::: Data entries :::

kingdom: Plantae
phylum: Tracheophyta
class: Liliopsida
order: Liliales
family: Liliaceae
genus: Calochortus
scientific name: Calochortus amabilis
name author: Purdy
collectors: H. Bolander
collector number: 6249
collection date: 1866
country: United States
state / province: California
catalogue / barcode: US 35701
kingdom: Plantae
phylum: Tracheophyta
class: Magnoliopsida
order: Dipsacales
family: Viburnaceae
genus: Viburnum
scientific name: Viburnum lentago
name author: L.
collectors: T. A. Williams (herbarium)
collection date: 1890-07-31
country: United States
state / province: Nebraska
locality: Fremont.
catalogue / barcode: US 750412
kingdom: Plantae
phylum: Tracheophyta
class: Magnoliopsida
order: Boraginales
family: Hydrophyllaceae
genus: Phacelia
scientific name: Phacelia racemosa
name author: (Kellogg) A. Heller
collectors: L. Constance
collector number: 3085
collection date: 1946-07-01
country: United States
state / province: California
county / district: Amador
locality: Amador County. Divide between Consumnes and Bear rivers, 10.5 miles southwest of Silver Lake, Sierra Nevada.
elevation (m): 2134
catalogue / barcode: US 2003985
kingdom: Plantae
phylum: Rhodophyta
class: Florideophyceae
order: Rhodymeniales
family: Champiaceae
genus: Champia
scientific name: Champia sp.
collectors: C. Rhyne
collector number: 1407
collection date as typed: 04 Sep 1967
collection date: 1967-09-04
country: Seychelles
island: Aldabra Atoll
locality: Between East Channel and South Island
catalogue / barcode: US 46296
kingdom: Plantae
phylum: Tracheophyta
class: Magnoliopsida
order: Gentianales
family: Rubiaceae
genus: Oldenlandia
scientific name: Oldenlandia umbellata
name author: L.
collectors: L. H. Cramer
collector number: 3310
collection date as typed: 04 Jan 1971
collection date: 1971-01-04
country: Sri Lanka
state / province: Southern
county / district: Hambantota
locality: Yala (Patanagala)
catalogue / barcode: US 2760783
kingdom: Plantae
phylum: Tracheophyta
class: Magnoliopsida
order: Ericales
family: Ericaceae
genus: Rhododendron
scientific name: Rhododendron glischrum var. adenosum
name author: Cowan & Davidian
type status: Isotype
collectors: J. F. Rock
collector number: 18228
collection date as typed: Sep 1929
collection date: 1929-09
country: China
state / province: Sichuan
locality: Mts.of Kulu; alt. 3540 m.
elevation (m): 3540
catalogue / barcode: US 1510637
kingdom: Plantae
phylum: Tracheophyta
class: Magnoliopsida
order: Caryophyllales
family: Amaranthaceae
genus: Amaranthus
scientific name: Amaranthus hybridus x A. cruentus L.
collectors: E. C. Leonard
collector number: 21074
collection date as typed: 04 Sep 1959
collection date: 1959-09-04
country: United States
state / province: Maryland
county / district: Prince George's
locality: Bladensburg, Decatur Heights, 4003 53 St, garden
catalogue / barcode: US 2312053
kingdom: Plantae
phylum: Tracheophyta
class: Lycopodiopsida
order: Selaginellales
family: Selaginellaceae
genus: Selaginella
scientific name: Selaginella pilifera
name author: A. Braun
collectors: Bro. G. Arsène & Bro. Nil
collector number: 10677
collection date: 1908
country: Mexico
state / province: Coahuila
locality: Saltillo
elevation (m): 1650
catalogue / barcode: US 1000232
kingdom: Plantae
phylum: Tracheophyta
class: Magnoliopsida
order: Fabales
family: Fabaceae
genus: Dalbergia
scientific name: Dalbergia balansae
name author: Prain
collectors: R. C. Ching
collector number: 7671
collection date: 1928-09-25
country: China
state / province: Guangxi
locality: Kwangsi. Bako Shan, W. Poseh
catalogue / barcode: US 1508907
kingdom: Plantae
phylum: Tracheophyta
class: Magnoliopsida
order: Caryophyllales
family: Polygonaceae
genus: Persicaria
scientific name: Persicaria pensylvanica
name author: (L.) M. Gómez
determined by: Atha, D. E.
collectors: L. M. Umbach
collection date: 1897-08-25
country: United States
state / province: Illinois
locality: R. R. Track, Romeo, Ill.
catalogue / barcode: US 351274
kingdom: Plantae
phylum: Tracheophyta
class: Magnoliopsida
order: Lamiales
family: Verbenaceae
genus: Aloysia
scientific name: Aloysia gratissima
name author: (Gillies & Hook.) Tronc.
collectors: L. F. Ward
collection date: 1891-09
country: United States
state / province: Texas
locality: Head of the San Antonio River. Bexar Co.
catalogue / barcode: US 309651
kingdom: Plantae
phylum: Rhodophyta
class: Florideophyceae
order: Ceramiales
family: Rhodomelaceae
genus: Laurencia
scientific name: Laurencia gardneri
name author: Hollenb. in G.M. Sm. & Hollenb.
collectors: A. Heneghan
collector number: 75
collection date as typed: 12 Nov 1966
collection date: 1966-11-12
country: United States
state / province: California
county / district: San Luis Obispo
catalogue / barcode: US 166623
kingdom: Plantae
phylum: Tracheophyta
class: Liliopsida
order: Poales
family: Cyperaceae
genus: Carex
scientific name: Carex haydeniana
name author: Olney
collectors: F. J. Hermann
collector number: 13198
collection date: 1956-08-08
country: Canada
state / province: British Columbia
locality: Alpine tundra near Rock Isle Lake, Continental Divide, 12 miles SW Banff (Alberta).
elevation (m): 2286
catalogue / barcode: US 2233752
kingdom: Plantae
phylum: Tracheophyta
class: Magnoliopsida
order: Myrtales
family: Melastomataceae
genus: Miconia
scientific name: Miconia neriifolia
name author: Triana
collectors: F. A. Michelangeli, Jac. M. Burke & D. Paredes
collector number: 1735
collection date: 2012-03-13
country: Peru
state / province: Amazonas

:::

Task instructions:
Rewrite the material, substituting "division" for every "phylum" and leaving everything else unchanged.

Final result:
kingdom: Plantae
division: Tracheophyta
class: Liliopsida
order: Liliales
family: Liliaceae
genus: Calochortus
scientific name: Calochortus amabilis
name author: Purdy
collectors: H. Bolander
collector number: 6249
collection date: 1866
country: United States
state / province: California
catalogue / barcode: US 35701
kingdom: Plantae
division: Tracheophyta
class: Magnoliopsida
order: Dipsacales
family: Viburnaceae
genus: Viburnum
scientific name: Viburnum lentago
name author: L.
collectors: T. A. Williams (herbarium)
collection date: 1890-07-31
country: United States
state / province: Nebraska
locality: Fremont.
catalogue / barcode: US 750412
kingdom: Plantae
division: Tracheophyta
class: Magnoliopsida
order: Boraginales
family: Hydrophyllaceae
genus: Phacelia
scientific name: Phacelia racemosa
name author: (Kellogg) A. Heller
collectors: L. Constance
collector number: 3085
collection date: 1946-07-01
country: United States
state / province: California
county / district: Amador
locality: Amador County. Divide between Consumnes and Bear rivers, 10.5 miles southwest of Silver Lake, Sierra Nevada.
elevation (m): 2134
catalogue / barcode: US 2003985
kingdom: Plantae
division: Rhodophyta
class: Florideophyceae
order: Rhodymeniales
family: Champiaceae
genus: Champia
scientific name: Champia sp.
collectors: C. Rhyne
collector number: 1407
collection date as typed: 04 Sep 1967
collection date: 1967-09-04
country: Seychelles
island: Aldabra Atoll
locality: Between East Channel and South Island
catalogue / barcode: US 46296
kingdom: Plantae
division: Tracheophyta
class: Magnoliopsida
order: Gentianales
family: Rubiaceae
genus: Oldenlandia
scientific name: Oldenlandia umbellata
name author: L.
collectors: L. H. Cramer
collector number: 3310
collection date as typed: 04 Jan 1971
collection date: 1971-01-04
country: Sri Lanka
state / province: Southern
county / district: Hambantota
locality: Yala (Patanagala)
catalogue / barcode: US 2760783
kingdom: Plantae
division: Tracheophyta
class: Magnoliopsida
order: Ericales
family: Ericaceae
genus: Rhododendron
scientific name: Rhododendron glischrum var. adenosum
name author: Cowan & Davidian
type status: Isotype
collectors: J. F. Rock
collector number: 18228
collection date as typed: Sep 1929
collection date: 1929-09
country: China
state / province: Sichuan
locality: Mts.of Kulu; alt. 3540 m.
elevation (m): 3540
catalogue / barcode: US 1510637
kingdom: Plantae
division: Tracheophyta
class: Magnoliopsida
order: Caryophyllales
family: Amaranthaceae
genus: Amaranthus
scientific name: Amaranthus hybridus x A. cruentus L.
collectors: E. C. Leonard
collector number: 21074
collection date as typed: 04 Sep 1959
collection date: 1959-09-04
country: United States
state / province: Maryland
county / district: Prince George's
locality: Bladensburg, Decatur Heights, 4003 53 St, garden
catalogue / barcode: US 2312053
kingdom: Plantae
division: Tracheophyta
class: Lycopodiopsida
order: Selaginellales
family: Selaginellaceae
genus: Selaginella
scientific name: Selaginella pilifera
name author: A. Braun
collectors: Bro. G. Arsène & Bro. Nil
collector number: 10677
collection date: 1908
country: Mexico
state / province: Coahuila
locality: Saltillo
elevation (m): 1650
catalogue / barcode: US 1000232
kingdom: Plantae
division: Tracheophyta
class: Magnoliopsida
order: Fabales
family: Fabaceae
genus: Dalbergia
scientific name: Dalbergia balansae
name author: Prain
collectors: R. C. Ching
collector number: 7671
collection date: 1928-09-25
country: China
state / province: Guangxi
locality: Kwangsi. Bako Shan, W. Poseh
catalogue / barcode: US 1508907
kingdom: Plantae
division: Tracheophyta
class: Magnoliopsida
order: Caryophyllales
family: Polygonaceae
genus: Persicaria
scientific name: Persicaria pensylvanica
name author: (L.) M. Gómez
determined by: Atha, D. E.
collectors: L. M. Umbach
collection date: 1897-08-25
country: United States
state / province: Illinois
locality: R. R. Track, Romeo, Ill.
catalogue / barcode: US 351274
kingdom: Plantae
division: Tracheophyta
class: Magnoliopsida
order: Lamiales
family: Verbenaceae
genus: Aloysia
scientific name: Aloysia gratissima
name author: (Gillies & Hook.) Tronc.
collectors: L. F. Ward
collection date: 1891-09
country: United States
state / province: Texas
locality: Head of the San Antonio River. Bexar Co.
catalogue / barcode: US 309651
kingdom: Plantae
division: Rhodophyta
class: Florideophyceae
order: Ceramiales
family: Rhodomelaceae
genus: Laurencia
scientific name: Laurencia gardneri
name author: Hollenb. in G.M. Sm. & Hollenb.
collectors: A. Heneghan
collector number: 75
collection date as typed: 12 Nov 1966
collection date: 1966-11-12
country: United States
state / province: California
county / district: San Luis Obispo
catalogue / barcode: US 166623
kingdom: Plantae
division: Tracheophyta
class: Liliopsida
order: Poales
family: Cyperaceae
genus: Carex
scientific name: Carex haydeniana
name author: Olney
collectors: F. J. Hermann
collector number: 13198
collection date: 1956-08-08
country: Canada
state / province: British Columbia
locality: Alpine tundra near Rock Isle Lake, Continental Divide, 12 miles SW Banff (Alberta).
elevation (m): 2286
catalogue / barcode: US 2233752
kingdom: Plantae
division: Tracheophyta
class: Magnoliopsida
order: Myrtales
family: Melastomataceae
genus: Miconia
scientific name: Miconia neriifolia
name author: Triana
collectors: F. A. Michelangeli, Jac. M. Burke & D. Paredes
collector number: 1735
collection date: 2012-03-13
country: Peru
state / province: Amazonas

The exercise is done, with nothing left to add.